And why should it matter to you?
Even though the draft Personal Data Protection Bill has been referred to a House Select Committee, the Government of India has made its intention clear that data localization (one copy of all data must stay within the shores of India) requirements will stay.
Data center parks in public-private partnership (PPP) announced by the finance minister Nirmala Sitharaman in her budget speech is probably meant to ensure that businesses find this proposition economically viable. It will not be surprising if further incentives announced for locating data centers within designated data center parks, much in the same line as manufacturing SEZs or Software SEZs/STPs.
“It is now a cliché – “data is the new oil” and it is true that Analytics, Fintech and Internet of Things (IoT) are changing the way we deal with our lives,” said the minister in her speech.
“To take advantage of this, I propose to bring out soon a policy to enable private sector to build Data Center parks throughout the country. It will enable our firms to skilfully incorporate data in every step of their value chains,” she added.
The objection to data localization requirements in the draft Personal Data Protection Bill is from two quarters—the activists and the corporates. For the first set, it is a question of freedom; the second set—which the government wants to address—had reservations primarily, if not only, because of commercial reasons.
The establishment of data center parks—with some possible incentives to locate a data center in it—is one way of addressing those concerns.
The objective seems to be three-fold:
1. Minimize the opposition to data localization requirements by businesses by making the local data centers far more viable economically.
2. Make it attractive for small businesses to host their data in well-managed, world class data centers. This goes well with the government’s thrust on MSMEs and digital India.
3. Make India a favored destination for global data centers, as the demand explodes. If the hyperscale providers find it attractive, much of the opposition to data localization will go anyway.
Already on the anvil…
Even before the FM’s announcement, there have been movements on establishing data center parks by infrastructure companies.
Maharashtra Industrial Development Corporation (MIDC) announced in October 2019 the establishment of a data center park in the Taloja Industrial Estate in Navi Mumbai. The park will be built in two phases, with the first phase involving an investment of INR 30,000 crores, with half of that coming as FDI. The second phase of the park, to come at Khalapur, will be on a land of 500 acres.
Around the same time, the Adani Group announced its foray into the data center domain, in partnership with San Francisco-based Digital Realty a global provider of data center, colocation and interconnection solutions.
In July 2019, Hiranandani, a Mumbai-based real estate developer also formed a data center company, Yotta, to set up data centers, beginning with Mumbai, Chennai and Panvel in Raigad district of Maharashtra.
All these data centers that MIDC, Adani Group and Hiranandani have announced are expected to cater to the big Indian businesses and global businesses. But if the government really wants to democratize setting up of data center parks—so that their services can be availed by a large section of medium to small enterprises—they have to come up across the country.

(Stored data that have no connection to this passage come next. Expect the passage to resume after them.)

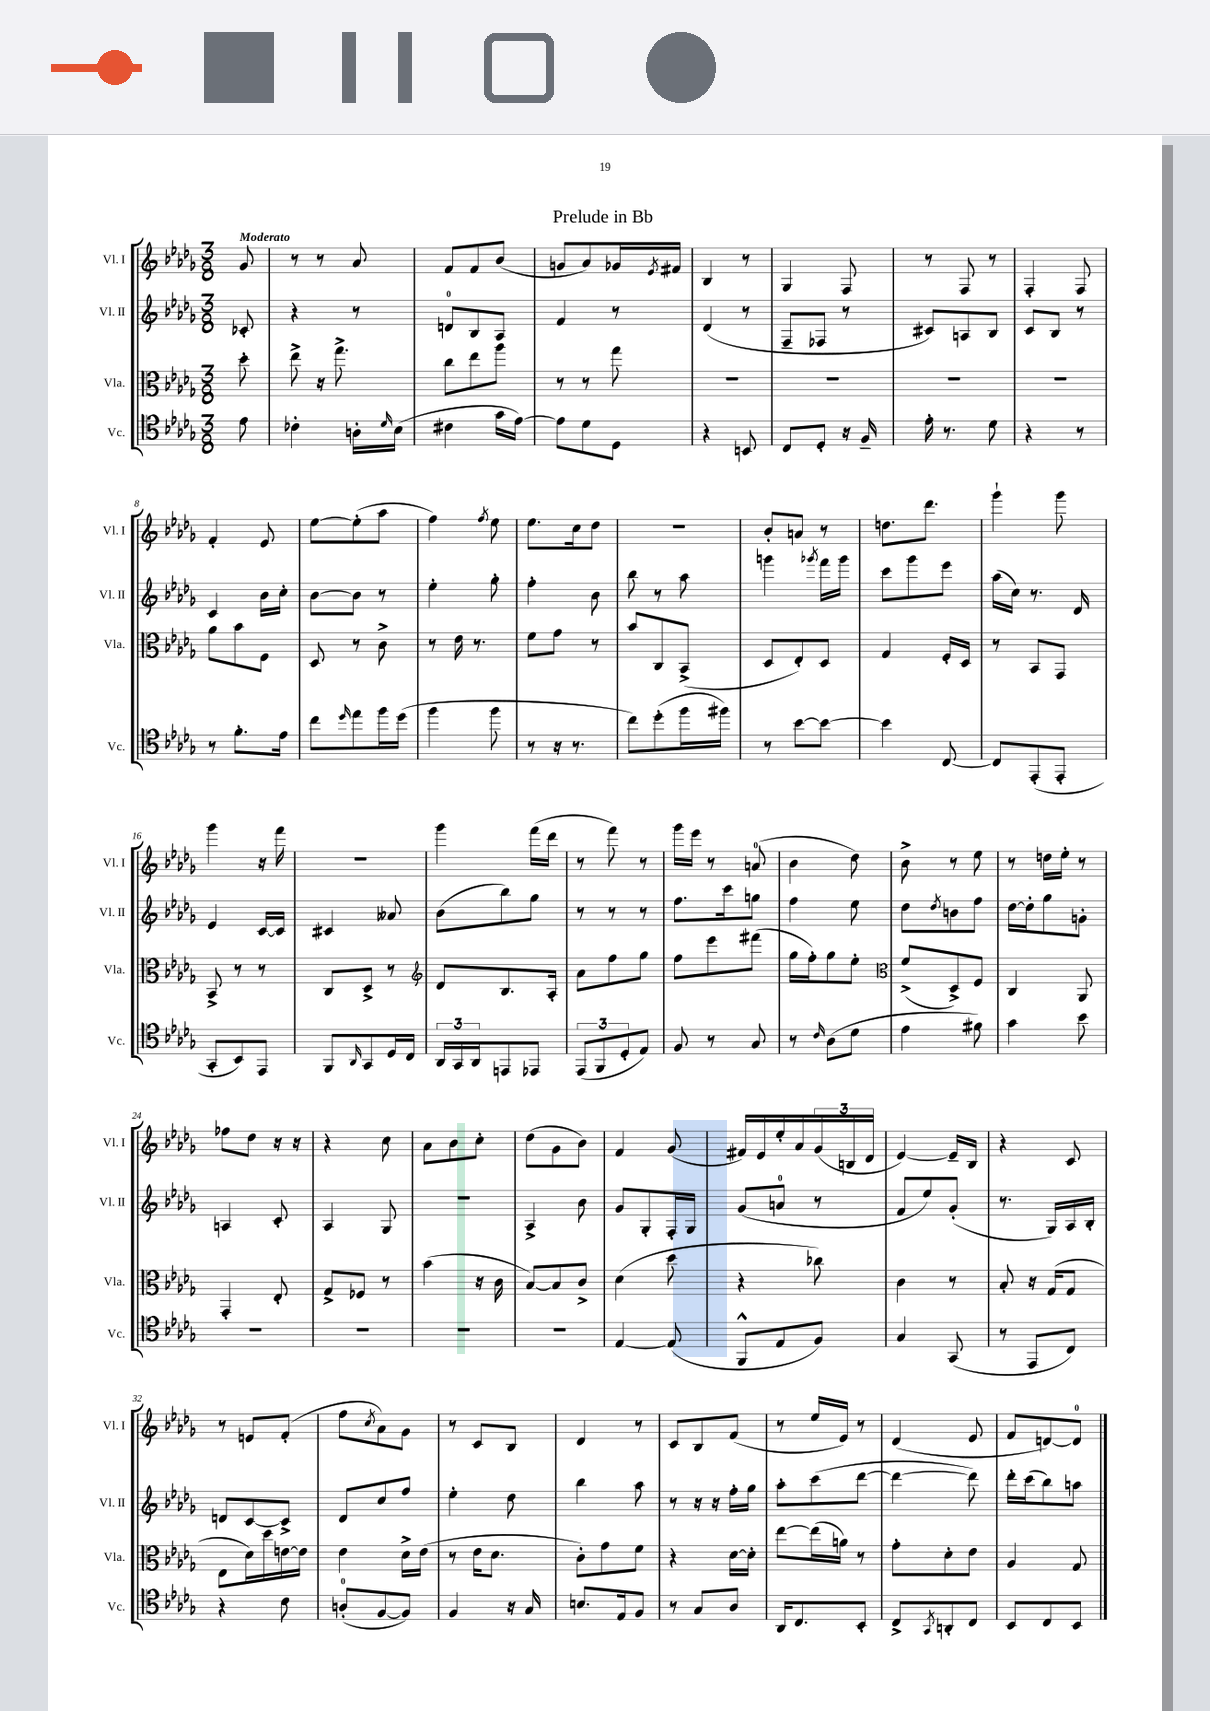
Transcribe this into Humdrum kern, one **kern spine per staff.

**kern	**kern	**kern	**kern
*part4	*part3	*part2	*part1
*staff4	*staff3	*staff2	*staff1
*I"Vc.	*I"Vla.	*I"Vl. II	*I"Vl. I
*I'Vc.	*I'Vla.	*I'Vl. II	*I'Vl. I
*clefC4	*clefC3	*clefG2	*clefG2
*k[b-e-a-d-g-]	*k[b-e-a-d-g-]	*k[b-e-a-d-g-]	*k[b-e-a-d-g-]
*M3/8	*M3/8	*M3/8	*M3/8
=	=	=	=
!	!	!	!LO:TX:a:B:t=Moderato
8e-\	8dd-'\	8c-X'/	8g-/
=1	=1	=1	=1
4c-X'\	8ee-^\	4r	8r
.	16r	.	8r
.	8.gg-^\	.	.
16An'\LL	.	8r	8a-/
16qqd-/	.	.	.
(16B-\JJ	.	.	.
=2	=2	=2	=2
4c#X\	8cc\L	8dn/L	8f/L
.	8ee-\	8B-/	8f/
16g-\LL	8aa-\J	8A-/J	(8b-/J
[16e-\JJ)	.	.	.
=3	=3	=3	=3
8e-\L]	8r	4f/	8gn/L
8d-\	8r	.	8a-/)
8D-\J	8gg-\	8r	16g-X/L
.	.	.	8qe-/
.	.	.	16f#X/JJ
=4	=4	=4	=4
4r	4.r	(4d-/	4B-/
8BBn/	.	8r	8r
=5	=5	=5	=5
8C/L	4.r	8F~/L	4G-/
8D-'/J	.	8F-X/J	.
16r	.	8r	8F/
16F~/	.	.	.
=6	=6	=6	=6
16e-'\	4.r	8c#X/L)	8r
8.r	.	.	.
.	.	8An/	8F/
8d-\	.	8B-/J	8r
=7	=7	=7	=7
4r	4.r	8c/L	4F'/
.	.	8B-/J	.
8r	.	8r	8F/
!!LO:LB:g=z
=8	=8	=8	=8
8r	8a-\L	4c/	4f'/
8.f'\L	8b-\	.	.
.	8F\J	16b-\LL	8e-/
16e-\Jk	.	16cc'\JJ	.
=9	=9	=9	=9
8cc\L	8D-/	[8b-\L	[8ee-\L
16qqdd-/	.	.	.
8ee-\	8r	8b-\J]	(8ee-'\]
16ff\L	8c^\	8r	8aa-\J
(16dd-\JJ	.	.	.
=10	=10	=10	=10
4ff\	8r	4ee-'\	4ff\)
.	16e-\	.	.
.	8.r	.	.
.	.	.	8qff/
8ff\	.	8gg-'\	8ee-\
=11	=11	=11	=11
8r	8f\L	4ff'\	8.ee-\L
16r	8g-\J	.	.
8.r	.	.	16cc\k
.	8r	8b-\	8dd-\J
=12	=12	=12	=12
8cc\L)	8b-/L	8bb-\	4.r
(8dd-'\	8C/	8r	.
16ff\L	(8BB-^/J	8aa-\	.
16ff#X\JJ)	.	.	.
=13	=13	=13	=13
8r	8D-/L	4gggn\	8b-'/L
[8b-\L	8E-'/)	.	8an/J
.	.	8qggg-X/	.
8b-\J_	8D-/J	16fff\LL	8r
.	.	16ggg-\JJ	.
=14	=14	=14	=14
4b-\]	4G-/	8ccc\L	8.ddn\L
.	.	8ggg-\	.
.	.	.	8.ddd-\J
[8C/	16F'/LL	8eee-\J	.
.	16D-/JJ	.	.
=15	=15	=15	=15
8C/L]	8r	(16aa-\LL	4ggg-`\
.	.	16cc\JJ)	.
(8EE-'/	8BB-/L	8.r	.
8EE-'/J	8GG-/J	.	8ggg-\
.	.	16d-/	.
!!LO:LB:g=z
=16	=16	=16	=16
8GG-'/L	8BB-^/	4e-/	4ggg-\
8BB-/)	8r	.	.
8EE-/J	8r	[16c/LL	16r
.	.	16c/JJ]	16fff\
=17	=17	=17	=17
8FF/L	8C/L	4c#X/	4.r
16qqAA-/	.	.	.
8GG-/	8D-^/J	.	.
16D-/L	8r	8a--X/	.
16C/JJ	.	.	.
=18	=18	=18	=18
*	*clefG2	*	*
24AA-/LL	8d-/L	(8b-\L	4ggg-\
24GG-/	.	.	.
24AA-/J	.	.	.
8EEn/	8.B-/	8bb-\)	.
8EE-X/J	.	8gg-\J	(16fff\LL
.	16A-'/Jk	.	16ddd-\JJ
=19	=19	=19	=19
(12EE-/L	8a-\L	8r	8r
12FF/	.	.	.
.	8ff\	8r	8fff\)
12D-'/	.	.	.
8E-/J)	8gg-\J	8r	8r
=20	=20	=20	=20
8F/	8ff\L	8.ff\L	16ggg-\LL
.	.	.	16eee-\JJ
8r	8eee-\	.	8r
.	.	16ccc\k	.
8G-/	(8fff#X\J	8ggn\J	(8an/
=21	=21	=21	=21
8r	16gg-\LL	4ff\	4b-\
.	16ff'\J)	.	.
16qqc/	.	.	.
(8A-\L	8gg-\	.	.
8d-\J	8ee-'\J	8ee-\	8dd-\)
=22	=22	=22	=22
*	*clefC3	*	*
4e-\	(8f^/L	8dd-\L	8b-^\
.	.	8qdd-/	.
.	8D-^/)	8bn\	8r
8f#X\)	8F/J	8ff\J	8ee-\
=23	=23	=23	=23
4g-\	4C/	[16dd-\LL	8r
.	.	16dd-'\J]	.
.	.	8gg-\	16ddn\LL
.	.	.	16ee-'\JJ
8b-\	8AA-/	8gn'\J	8r
!!LO:LB:g=z
=24	=24	=24	=24
4.r	4GG-'/	4An/	8ff-X\L
.	.	.	8dd-\J
.	8E-'/	8c'/	16r
.	.	.	16r
=25	=25	=25	=25
4.r	8G-^/L	4A-/	4r
.	8F-X/J	.	.
.	8r	8G-/	8cc\
=26	=26	=26	=26
4.r	(4b-\	4.r	8a-\L
.	.	.	8b-\
.	16r	.	8cc'\J
.	16c\	.	.
=27	=27	=27	=27
4.r	[8B-/L)	4A-^/	(8dd-\L
.	8B-/]	.	8g-\
.	8c^/J	8b-\	8b-\J)
=28	=28	=28	=28
[4E-/	(4d-\	8g-/L	4f/
.	.	8G-'/	.
(8E-/]	8dd-\	16F'/L	(8g-/
.	.	16G-/JJ	.
=29	=29	=29	=29
8FF^^/L	4r	(8g-/L	16f#X/LL)
.	.	.	16e-/
8E-/	.	8an/J	16ee-'/
.	.	.	16a-/
8F/J)	8cc-X\)	8r	(24g-/
.	.	.	24Bn/
.	.	.	24d-/JJ
=30	=30	=30	=30
4G-/	4c\	8f/L	[4e-/)
.	.	8ee-/)	.
(8GG-/	8r	(8g-'/J	16e-~/LL]
.	.	.	16B-/JJ
=31	=31	=31	=31
8r	8B-'/	8.r	4r
8EE-/L	16r	.	.
.	(16G-/KL	16G-/LL)	.
8C/J)	8G-/J	16A-/	8c/
.	.	16B-'/JJ	.
!!LO:LB:g=z
=32	=32	=32	=32
4r	8E-\L	8dn/L	8r
.	16d-\L)	[8c/	8en/L
.	16dd-\	.	.
8c\	[16en\	8c^/J]	(8f'/J
.	16e\JJ]	.	.
=33	=33	=33	=33
(8An'/L	4e-\	8d-/L	8ff\L
.	.	.	8qcc/
[8F/	.	8cc/	8a-\)
8F/J])	16d-^\LL	8ff/J	8g-\J
.	(16e-\JJ	.	.
=34	=34	=34	=34
4F/	8r	4ee-'\	8r
.	16e-\KL	.	8c/L
.	8.d-\J	.	.
16r	.	8dd-\	8B-/J
16G-/	.	.	.
=35	=35	=35	=35
8.Bn/L	8c'\L)	4bb-\	4d-/
.	8g-\	.	.
16E-/k	.	.	.
8F/J	8f\J	8aa-\	8r
=36	=36	=36	=36
8r	4r	8r	8c/L
8G-/L	.	16r	8B-/
.	.	16r	.
8A-/J	[16d-\LL	16ff'\LL	(8f/J
.	16d-'\JJ]	16gg-\JJ	.
=37	=37	=37	=37
16AA-/KL	[8ee-\L	8aa-'\L	8r
8.C/	.	.	.
.	(16ee-\L]	(8ccc\	16ee-/LL
.	16an\JJ)	.	16e-/JJ)
8BB-'/J	8r	[8ddd-\J	8r
=38	=38	=38	=38
8C^/L	8g-'\L	4ddd-\_	(4d-/
8qGG-/	.	.	.
8AAn'/	8d-'\	.	.
8C/J	8e-\J	8ddd-\])	8e-/
=39	=39	=39	=39
8BB-/L	4A-/	16ddd-'\LL	8f/L
.	.	(16ccc\J	.
8C/	.	8bb-\)	[8dn/)
8BB-/J	8G-/	8aan\J	8d/J]
==	==	==	==
*-	*-	*-	*-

While information technology is not a challenge, basic infrastructural challenges do remain.
First—but arguably the easiest to tackle—is the real estate. The fact that big real estate owners like MIDC and Hiranandani have entered the space, is a testimony to this assumption.
Second is connectivity. While seamless connectivity is a challenge in many areas, it can also be tackled by a focused plan.
By far, the most important challenge is quality power availability. Even today, there are many areas with challenge in good power availability. If the data center parks have to be established beyond the metros and big cities, making good power available will have to be a top priority.
“This partnership,” said Gautam Adani, chairman of Adani Group while announcing the Digital Reality partnership, “leverages several of the capabilities developed by the Adani Group in power generation, transmission, retail electricity distribution, access to waterfronts through the ports business, and real estate management. Also, as one of the top five renewable energy companies in the world, our ability to power our data centers with solar and wind energy is unique and addresses some of the challenges of building and operating data centers.”
Adani’s stress on his company’s strength in generating and distributing power is a good way to gauge how critical it is for data centers.
Hirandanani also has its own solar power plant and distribution. Even data center companies like NTT Netmagic have ventured to set up their own solar power centers.
Data center parks across the country is a good idea to start with. But the challenges of power and connectivity must be addressed before it becomes a widespread reality.
The IT Infra Manager’s Choice
As and when the data center parks—even in a limited manner in major cities—becomes a reality, the enterprise IT managers have to calculate the new economics—either of moving to a captive/hosted data center or negotiating a better cost structure with large cloud service providers.
But the commercials can be worked out only when more details around the government policies/rules on data center parks become available, including incentives, if any.
However, all CIOs and IT infrastructure heads should keep this new reality in mind while doing long-term investment and delivery model planning for their IT infrastructure.